The area now known as Delaware became owned by William Penn, the Quaker owner of Pennsylvania. In contemporary documents from the early Revolutionary period, the area is generally referred to as "The Three Lower Counties on the Delaware River" (Lower Counties on Delaware) or by the names of the three counties, all of which retained linguistic and cultural connections to those of Maryland; New Castle, which related well to North East England's Newcastle as the defunct Durham County, Maryland (both Newcastle and Durham were relatively close to the Calvert regional identity as that of Northern England--and as landlords in County Longford, of the Irish Midlands, their barony shared some characteristics with the earlier English Catholic plantation by Mary I of England and Philip II of Spain in Queen's and King's counties), while Kent was contiguous with neighboring Kent County, Maryland and Sussex generally held a similar origin to Sussex County, Virginia, being the furthest removed from Penn's colony. The term "Lower Counties" refers to the fact that they were below the fall line, or farther downstream, on the Delaware River than the counties constituting and integrally within Pennsylvania proper, such as Philadelphia, Chester and Bucks counties.

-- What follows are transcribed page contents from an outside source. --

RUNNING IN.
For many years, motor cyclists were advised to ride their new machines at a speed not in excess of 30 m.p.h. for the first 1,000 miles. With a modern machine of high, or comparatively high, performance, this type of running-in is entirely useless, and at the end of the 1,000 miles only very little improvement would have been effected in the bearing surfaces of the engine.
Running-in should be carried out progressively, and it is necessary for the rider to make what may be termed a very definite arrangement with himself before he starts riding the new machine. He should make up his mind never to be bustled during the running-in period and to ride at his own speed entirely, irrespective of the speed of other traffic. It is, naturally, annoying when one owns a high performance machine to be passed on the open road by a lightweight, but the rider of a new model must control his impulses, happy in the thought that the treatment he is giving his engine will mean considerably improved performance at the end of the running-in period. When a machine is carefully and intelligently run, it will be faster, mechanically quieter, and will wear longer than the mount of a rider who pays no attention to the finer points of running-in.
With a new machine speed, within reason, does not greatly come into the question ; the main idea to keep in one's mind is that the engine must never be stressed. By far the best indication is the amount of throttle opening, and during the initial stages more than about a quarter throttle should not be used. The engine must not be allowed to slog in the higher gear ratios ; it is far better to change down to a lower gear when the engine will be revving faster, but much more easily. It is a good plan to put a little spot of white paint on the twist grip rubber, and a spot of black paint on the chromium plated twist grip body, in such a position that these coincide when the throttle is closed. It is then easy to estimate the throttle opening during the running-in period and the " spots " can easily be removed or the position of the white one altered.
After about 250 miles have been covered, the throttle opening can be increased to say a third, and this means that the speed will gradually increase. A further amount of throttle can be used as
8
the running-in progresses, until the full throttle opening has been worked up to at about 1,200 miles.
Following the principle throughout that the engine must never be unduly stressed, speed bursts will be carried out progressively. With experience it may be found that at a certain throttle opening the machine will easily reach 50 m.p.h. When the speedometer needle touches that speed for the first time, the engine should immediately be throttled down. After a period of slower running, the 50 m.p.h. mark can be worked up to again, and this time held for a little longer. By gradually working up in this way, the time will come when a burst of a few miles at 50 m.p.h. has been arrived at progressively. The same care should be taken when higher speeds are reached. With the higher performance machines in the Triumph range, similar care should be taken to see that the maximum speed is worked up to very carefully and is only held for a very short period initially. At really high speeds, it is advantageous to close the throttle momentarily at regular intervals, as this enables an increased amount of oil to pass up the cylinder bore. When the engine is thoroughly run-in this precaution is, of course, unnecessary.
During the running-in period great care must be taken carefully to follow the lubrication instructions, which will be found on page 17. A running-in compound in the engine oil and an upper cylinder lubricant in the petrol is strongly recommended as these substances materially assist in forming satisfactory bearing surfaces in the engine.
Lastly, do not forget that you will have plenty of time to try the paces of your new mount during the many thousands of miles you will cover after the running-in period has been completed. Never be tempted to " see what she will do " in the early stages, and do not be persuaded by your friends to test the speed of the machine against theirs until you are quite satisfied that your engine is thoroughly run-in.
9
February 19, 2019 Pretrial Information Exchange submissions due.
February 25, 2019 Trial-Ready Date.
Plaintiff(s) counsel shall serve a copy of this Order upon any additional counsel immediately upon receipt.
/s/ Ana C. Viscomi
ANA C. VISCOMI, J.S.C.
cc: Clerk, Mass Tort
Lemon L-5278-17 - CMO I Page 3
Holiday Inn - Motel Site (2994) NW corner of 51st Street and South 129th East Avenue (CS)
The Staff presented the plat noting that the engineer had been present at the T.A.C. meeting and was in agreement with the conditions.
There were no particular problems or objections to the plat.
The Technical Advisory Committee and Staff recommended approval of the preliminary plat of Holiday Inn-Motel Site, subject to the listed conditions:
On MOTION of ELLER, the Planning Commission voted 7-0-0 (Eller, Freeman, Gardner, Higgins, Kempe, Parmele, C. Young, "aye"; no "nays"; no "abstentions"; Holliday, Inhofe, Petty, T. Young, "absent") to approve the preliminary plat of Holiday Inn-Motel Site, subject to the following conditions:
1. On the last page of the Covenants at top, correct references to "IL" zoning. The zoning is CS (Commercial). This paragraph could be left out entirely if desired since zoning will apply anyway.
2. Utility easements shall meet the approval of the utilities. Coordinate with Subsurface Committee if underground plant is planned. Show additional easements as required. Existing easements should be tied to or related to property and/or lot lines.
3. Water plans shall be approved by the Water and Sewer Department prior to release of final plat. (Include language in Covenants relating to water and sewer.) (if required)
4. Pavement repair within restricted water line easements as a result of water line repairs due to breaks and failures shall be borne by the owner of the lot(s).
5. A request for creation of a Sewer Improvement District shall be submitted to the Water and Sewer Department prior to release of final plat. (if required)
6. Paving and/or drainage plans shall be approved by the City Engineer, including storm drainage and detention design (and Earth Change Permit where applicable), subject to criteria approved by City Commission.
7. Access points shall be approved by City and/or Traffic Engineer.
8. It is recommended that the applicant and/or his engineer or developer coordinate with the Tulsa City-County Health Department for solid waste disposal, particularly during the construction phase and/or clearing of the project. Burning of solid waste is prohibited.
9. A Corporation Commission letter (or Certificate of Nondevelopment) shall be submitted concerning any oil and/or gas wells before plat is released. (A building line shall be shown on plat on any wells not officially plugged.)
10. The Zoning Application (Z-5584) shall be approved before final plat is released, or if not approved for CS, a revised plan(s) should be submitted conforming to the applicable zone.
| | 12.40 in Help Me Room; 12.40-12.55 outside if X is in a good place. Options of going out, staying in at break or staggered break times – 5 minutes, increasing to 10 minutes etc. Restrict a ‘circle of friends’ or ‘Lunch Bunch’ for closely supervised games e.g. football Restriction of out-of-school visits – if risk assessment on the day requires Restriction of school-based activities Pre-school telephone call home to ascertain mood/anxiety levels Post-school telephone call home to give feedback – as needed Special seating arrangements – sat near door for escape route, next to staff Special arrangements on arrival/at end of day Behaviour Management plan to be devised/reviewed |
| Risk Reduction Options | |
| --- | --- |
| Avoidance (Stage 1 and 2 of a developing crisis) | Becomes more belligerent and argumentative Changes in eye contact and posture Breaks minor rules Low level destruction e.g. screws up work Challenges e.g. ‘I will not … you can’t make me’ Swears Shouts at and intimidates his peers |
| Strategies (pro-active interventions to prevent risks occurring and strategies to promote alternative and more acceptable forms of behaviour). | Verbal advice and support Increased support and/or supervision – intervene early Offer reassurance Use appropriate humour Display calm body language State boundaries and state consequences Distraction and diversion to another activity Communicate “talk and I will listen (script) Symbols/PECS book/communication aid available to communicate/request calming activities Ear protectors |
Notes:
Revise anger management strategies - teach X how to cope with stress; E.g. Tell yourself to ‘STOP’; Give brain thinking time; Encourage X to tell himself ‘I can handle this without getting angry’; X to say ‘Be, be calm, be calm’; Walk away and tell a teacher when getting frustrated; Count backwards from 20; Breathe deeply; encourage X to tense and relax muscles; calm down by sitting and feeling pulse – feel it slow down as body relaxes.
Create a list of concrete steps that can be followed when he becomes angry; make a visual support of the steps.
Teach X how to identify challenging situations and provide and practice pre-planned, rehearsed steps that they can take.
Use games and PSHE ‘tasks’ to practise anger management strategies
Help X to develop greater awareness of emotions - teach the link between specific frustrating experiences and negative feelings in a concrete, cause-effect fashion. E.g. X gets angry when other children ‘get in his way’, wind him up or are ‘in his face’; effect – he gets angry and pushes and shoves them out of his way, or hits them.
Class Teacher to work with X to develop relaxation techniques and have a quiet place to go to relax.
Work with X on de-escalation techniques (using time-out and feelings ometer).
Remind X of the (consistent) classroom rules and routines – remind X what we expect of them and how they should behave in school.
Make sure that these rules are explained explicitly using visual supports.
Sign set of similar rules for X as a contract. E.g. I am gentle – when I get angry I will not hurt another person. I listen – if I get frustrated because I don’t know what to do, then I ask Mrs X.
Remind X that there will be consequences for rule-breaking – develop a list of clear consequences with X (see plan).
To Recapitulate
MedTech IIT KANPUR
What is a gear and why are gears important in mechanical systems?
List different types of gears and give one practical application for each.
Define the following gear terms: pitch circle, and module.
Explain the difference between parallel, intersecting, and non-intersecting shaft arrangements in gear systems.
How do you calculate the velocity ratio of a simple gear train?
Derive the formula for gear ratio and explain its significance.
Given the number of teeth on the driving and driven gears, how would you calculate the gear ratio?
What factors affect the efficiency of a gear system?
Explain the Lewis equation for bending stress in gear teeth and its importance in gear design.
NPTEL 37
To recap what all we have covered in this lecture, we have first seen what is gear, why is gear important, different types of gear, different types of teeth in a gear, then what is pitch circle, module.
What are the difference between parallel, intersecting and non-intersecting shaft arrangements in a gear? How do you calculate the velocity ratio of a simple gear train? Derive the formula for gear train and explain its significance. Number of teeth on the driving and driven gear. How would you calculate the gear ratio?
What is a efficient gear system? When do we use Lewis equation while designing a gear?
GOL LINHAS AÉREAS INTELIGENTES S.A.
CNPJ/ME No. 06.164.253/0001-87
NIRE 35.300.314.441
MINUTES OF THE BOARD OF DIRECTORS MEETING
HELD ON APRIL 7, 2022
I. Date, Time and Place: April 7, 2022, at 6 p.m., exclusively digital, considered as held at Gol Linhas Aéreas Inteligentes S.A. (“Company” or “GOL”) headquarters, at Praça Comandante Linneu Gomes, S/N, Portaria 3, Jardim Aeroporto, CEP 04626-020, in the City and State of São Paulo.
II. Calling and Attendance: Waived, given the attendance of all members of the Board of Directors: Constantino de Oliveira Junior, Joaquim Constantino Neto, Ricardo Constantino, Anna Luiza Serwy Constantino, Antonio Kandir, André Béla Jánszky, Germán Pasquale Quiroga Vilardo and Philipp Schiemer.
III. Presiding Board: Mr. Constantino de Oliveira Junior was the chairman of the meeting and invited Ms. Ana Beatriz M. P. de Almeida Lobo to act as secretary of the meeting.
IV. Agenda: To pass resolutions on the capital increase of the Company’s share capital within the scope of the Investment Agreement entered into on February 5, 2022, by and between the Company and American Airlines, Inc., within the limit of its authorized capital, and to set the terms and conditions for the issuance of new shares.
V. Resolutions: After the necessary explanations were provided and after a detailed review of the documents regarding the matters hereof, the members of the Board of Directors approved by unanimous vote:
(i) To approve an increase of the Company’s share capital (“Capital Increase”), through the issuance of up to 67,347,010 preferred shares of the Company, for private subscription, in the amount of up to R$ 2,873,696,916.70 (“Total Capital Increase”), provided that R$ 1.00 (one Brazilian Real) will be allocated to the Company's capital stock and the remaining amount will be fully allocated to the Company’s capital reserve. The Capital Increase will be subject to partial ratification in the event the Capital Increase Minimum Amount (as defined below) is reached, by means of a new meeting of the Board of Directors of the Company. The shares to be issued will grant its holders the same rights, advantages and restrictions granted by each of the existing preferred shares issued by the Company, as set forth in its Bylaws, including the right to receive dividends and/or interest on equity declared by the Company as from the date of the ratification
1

After William Penn was granted the province of Pennsylvania by King Charles II in 1681, he asked for and later received the lands of Delaware from the Duke of York. Penn had a very hard time governing Delaware because the economy and geology was largely the same as that of the Chesapeake. He attempted to merge the governments of Pennsylvania and the lower counties of Delaware. Representatives from both areas clashed heavily and in 1701 Penn agreed in having two separate assemblies. Delawareans would meet in New Castle and Pennsylvanians would gather in Philadelphia. Delaware, like Philadelphia and unlike Maryland, continued to be a melting pot of sorts and was home to Swedes, Finns, Dutch, French, in addition to the English who constituted the dominant culture.